About eight years ago, we went to the ASPCA in NYC to adopt a dog. While completing the adoption papers, a lady walked in with a scruffy matted little dog named Barkley. She said she had adopted him a few weeks before and was returning him because of his aggressive behavior. I went to pet him while she was at the counter and she warned me that he would bite.
He licked my hand instead and at that moment I wanted to bring him home. Surprisingly the staff at the ASPCA took Barkley in and said he was most likely not going to be adoptable as this was the second time he had been adopted and returned for being aggressive. For three weeks we fought with the ASPCA to give Barkley one more chance, and finally after signing a waiver that he would never be allowed outdoors without a muzzle, he was released to us muzzled like the character in Hannibal.
In researching his past, we learned that Barkley was part of the largest single rescue operation undertaken by the NY ASPCA. 50 wire fox terriers were taken from a breeder in the Bronx. The breeder "Wolfman" kept three dogs living in single carrying crates. Several dead dogs were found along with electric cattle prods. It was a three story house and the second floor had collapsed onto the first from the weight of animal excrement.
Officials had to wear gas masks to enter and remove the dogs from the property. There was a lot of media surrounding the rescue and an episode on Animal Precinct was dedicated solely to this rescue. Multiple cruelty charges were filed against Wolfman and the house was demolished afterwards.

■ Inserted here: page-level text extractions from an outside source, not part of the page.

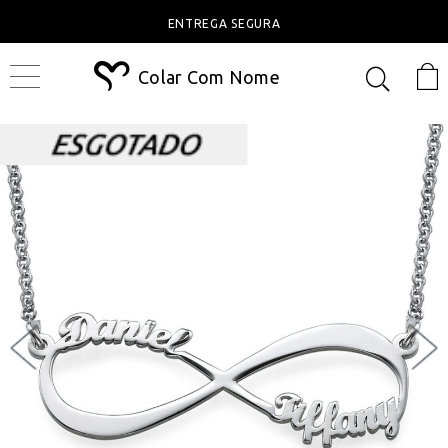
ENTREGA SEGURA
Colar Com Nome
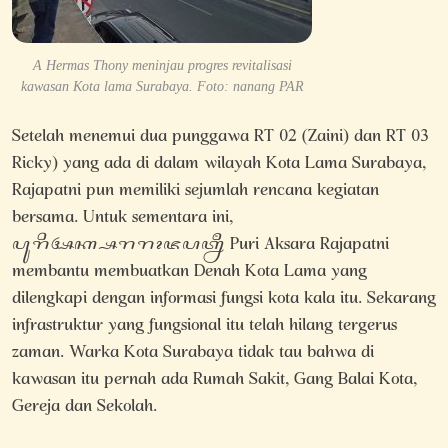
A Hermas Thony meninjau progres revitalisasi
kawasan Kota lama Surabaya. Foto: nanang PAR
Setelah menemui dua punggawa RT 02 (Zaini) dan RT 03
Ricky) yang ada di dalam wilayah Kota Lama Surabaya,
Rajapatni pun memiliki sejumlah rencana kegiatan
bersama. Untuk sementara ini,
ꦥꦸꦫꦶꦄꦏ꧀ꦱꦫꦫꦴꦗꦥꦠ꧀ꦤꦷ Puri Aksara Rajapatni
membantu membuatkan Denah Kota Lama yang
dilengkapi dengan informasi fungsi kota kala itu. Sekarang
infrastruktur yang fungsional itu telah hilang tergerus
zaman. Warka Kota Surabaya tidak tau bahwa di
kawasan itu pernah ada Rumah Sakit, Gang Balai Kota,
Gereja dan Sekolah.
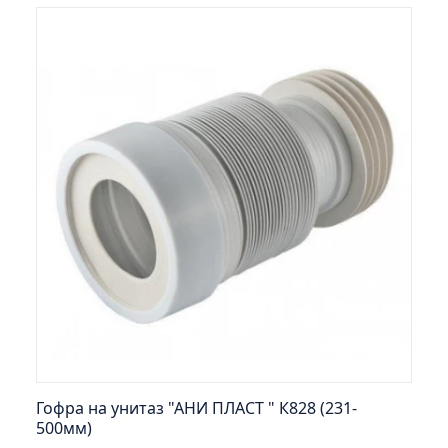
Тумба Эко 60 железный камень (ум.Уют)
Тумба Эко 60 серый бетон (ум.Уют)
Тумба Эрика 70 (ум.Эрика)
Тумба Эрика 80 (ум.Эрика)
Шкаф зеркальный Авила 60 правый
Шкаф зеркальный Афина 60 правый
Шкаф зеркальный Афина 80 правый
Шкаф зеркальный Барселона 65 правый
Шкаф зеркальный Браво 40 угловое
Шкаф зеркальный Валенсия 75
Шкаф зеркальный Вудлайн 60 дуб скандинавсий
Шкаф зеркальный Капри 55 универсальный
Шкаф зеркальный Кредо 30 угловой/
универсальный
Гофра на унитаз "АНИ ПЛАСТ " К828 (231-
500мм)
Шкаф зеркальный Лада 50 белый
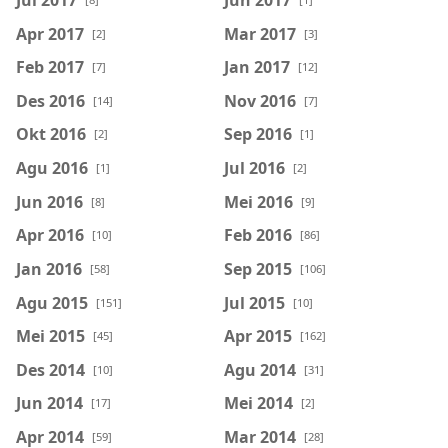
Apr 2017
Mar 2017
[2]
[3]
Feb 2017
Jan 2017
[7]
[12]
Des 2016
Nov 2016
[14]
[7]
Okt 2016
Sep 2016
[2]
[1]
Agu 2016
Jul 2016
[1]
[2]
Jun 2016
Mei 2016
[8]
[9]
Apr 2016
Feb 2016
[10]
[86]
Jan 2016
Sep 2015
[58]
[106]
Agu 2015
Jul 2015
[151]
[10]
Mei 2015
Apr 2015
[45]
[162]
Des 2014
Agu 2014
[10]
[31]
Jun 2014
Mei 2014
[17]
[2]
Apr 2014
Mar 2014
[59]
[28]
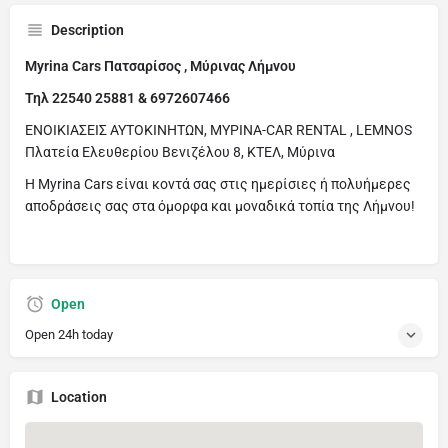
Description
Myrina Cars Πατσαρίσος , Μύρινας Λήμνου
Τηλ 22540 25881 & 6972607466
ΕΝΟΙΚΙΑΣΕΙΣ ΑΥΤΟΚΙΝΗΤΩΝ, ΜΥΡΙΝΑ-CAR RENTAL , LEMNOS
Πλατεία Ελευθερίου Βενιζέλου 8, ΚΤΕΛ, Μύρινα
Η Myrina Cars είναι κοντά σας στις ημερίσιες ή πολυήμερες
αποδράσεις σας στα όμορφα και μοναδικά τοπία της Λήμνου!
Open
Open 24h today
Location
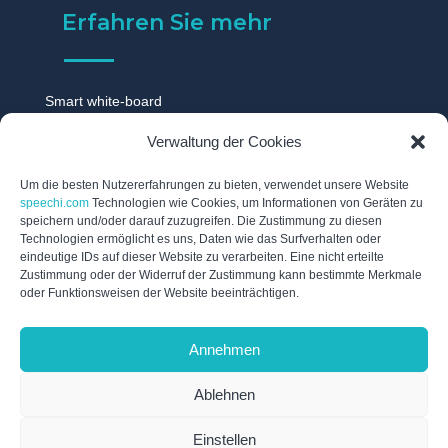
Erfahren Sie mehr
Smart white-board
Touchscreen monitor
Verwaltung der Cookies
Digitale tafel
Digitales whiteboard
Um die besten Nutzererfahrungen zu bieten, verwendet unsere Website
speechi.com
Technologien wie Cookies, um Informationen von Geräten zu
Touch display
speichern und/oder darauf zuzugreifen. Die Zustimmung zu diesen
Technologien ermöglicht es uns, Daten wie das Surfverhalten oder
Digitale schwarzes brett
eindeutige IDs auf dieser Website zu verarbeiten. Eine nicht erteilte
Interaktive tafel
Zustimmung oder der Widerruf der Zustimmung kann bestimmte Merkmale
oder Funktionsweisen der Website beeinträchtigen.
Interaktives whiteboard
Elektronische tafel
Annehmen
Digitales flipchart
Ablehnen
Einstellen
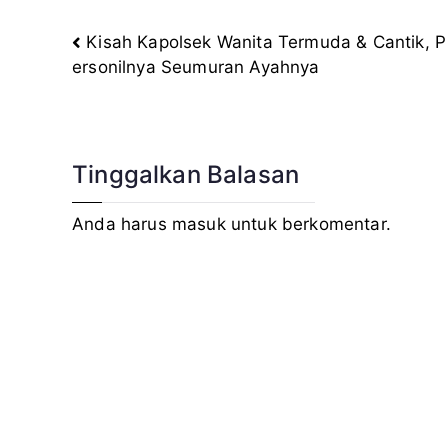
Kisah Kapolsek Wanita Termuda & Cantik, P
Navigasi
ersonilnya Seumuran Ayahnya
pos
Tinggalkan Balasan
Anda harus
masuk
untuk berkomentar.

Though most of the dogs rescued were puppies, several were older dogs like Barkley that were used as breeding stock.
Upon arriving in his new home with us, we could tell Barkley was severely effected by the six years of confinement, deprivation, cruelty and abandonment that were all part of his past. He would sit in a corner and would always face the wall away from us. We gave him all the time he needed and took a bite here and there. I made it a goal to make his tail wag, and one day after several months it finally did. He had finally accepted us and his new home. A relationship of trust had begun.
Over the years we have seen Barkley grow and mature into his own unique personality. He was a great doggie and we loved him very much. At the age of 14, Barkley passed away in my arms and on our bed where he spent most of his later years absorbing the sun.
Barkley taught us about forgiveness, acceptance, love, and letting go.